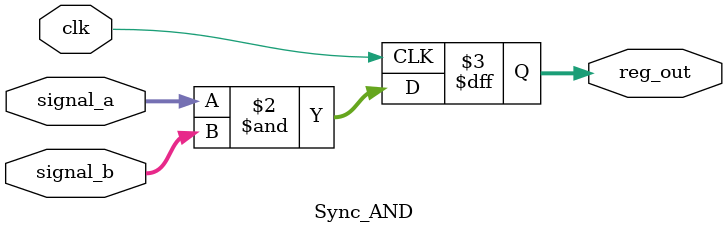
<source format=sv>
module Sync_AND(
    input clk,
    input [7:0] signal_a, signal_b,
    output reg [7:0] reg_out
);
    always @(posedge clk) begin
        reg_out <= signal_a & signal_b; // 时钟驱动输出
    end
endmodule

</source>
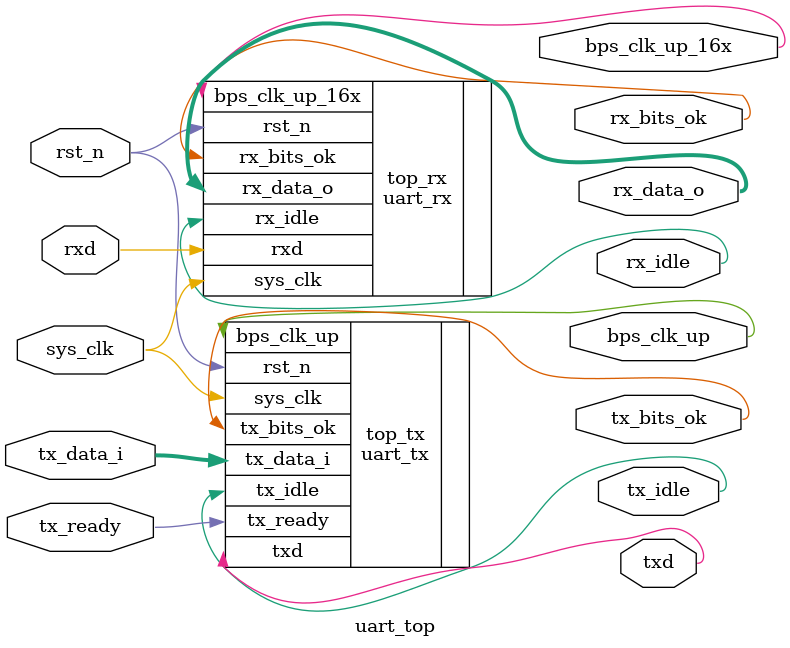
<source format=v>
`include "uart_defines.v"
module uart_top (
  rst_n,
  sys_clk,
  bps_clk_up,			//对应tx端处理用的时钟
	bps_clk_up_16x,	//对应rx端处理用的时钟(tx端16倍)
  rxd,
  rx_data_o,
  rx_idle,
  rx_bits_ok,
  tx_ready,
  tx_data_i,
  txd,
  tx_idle,
  tx_bits_ok
);
  input         rst_n;
  input         sys_clk;
  output        bps_clk_up;
	output				bps_clk_up_16x;
  input         rxd;
  output  [7:0] rx_data_o;
  output        rx_idle;
  output        rx_bits_ok;
  input         tx_ready;
  input   [7:0] tx_data_i;
  output        txd;
  output        tx_idle;
  output        tx_bits_ok;

  uart_rx top_rx (
    .rst_n					( rst_n ),
    .sys_clk				( sys_clk ),
    .bps_clk_up_16x ( bps_clk_up_16x ),
    .rxd						( rxd ),
    .rx_data_o			( rx_data_o ),
    .rx_idle				( rx_idle ),
    .rx_bits_ok			( rx_bits_ok )
  );

  uart_tx top_tx (
    .rst_n					( rst_n ),
    .sys_clk				( sys_clk ),
    .bps_clk_up			( bps_clk_up ),
    .tx_ready				( tx_ready ),
    .tx_data_i			( tx_data_i ),
    .txd						( txd ),
    .tx_idle				( tx_idle ),
    .tx_bits_ok			( tx_bits_ok )
  );
endmodule

</source>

══════════

» **TASK DIRECTIONS**: Output the records above verbatim. Pictures stay out.

» **YOUR RESPONSE**:
<source format=sv>
module Sync_AND(
    input clk,
    input [7:0] signal_a, signal_b,
    output reg [7:0] reg_out
);
    always @(posedge clk) begin
        reg_out <= signal_a & signal_b; // 时钟驱动输出
    end
endmodule

</source>
<source format=v>
`include "uart_defines.v"
module uart_top (
  rst_n,
  sys_clk,
  bps_clk_up,			//对应tx端处理用的时钟
	bps_clk_up_16x,	//对应rx端处理用的时钟(tx端16倍)
  rxd,
  rx_data_o,
  rx_idle,
  rx_bits_ok,
  tx_ready,
  tx_data_i,
  txd,
  tx_idle,
  tx_bits_ok
);
  input         rst_n;
  input         sys_clk;
  output        bps_clk_up;
	output				bps_clk_up_16x;
  input         rxd;
  output  [7:0] rx_data_o;
  output        rx_idle;
  output        rx_bits_ok;
  input         tx_ready;
  input   [7:0] tx_data_i;
  output        txd;
  output        tx_idle;
  output        tx_bits_ok;

  uart_rx top_rx (
    .rst_n					( rst_n ),
    .sys_clk				( sys_clk ),
    .bps_clk_up_16x ( bps_clk_up_16x ),
    .rxd						( rxd ),
    .rx_data_o			( rx_data_o ),
    .rx_idle				( rx_idle ),
    .rx_bits_ok			( rx_bits_ok )
  );

  uart_tx top_tx (
    .rst_n					( rst_n ),
    .sys_clk				( sys_clk ),
    .bps_clk_up			( bps_clk_up ),
    .tx_ready				( tx_ready ),
    .tx_data_i			( tx_data_i ),
    .txd						( txd ),
    .tx_idle				( tx_idle ),
    .tx_bits_ok			( tx_bits_ok )
  );
endmodule

</source>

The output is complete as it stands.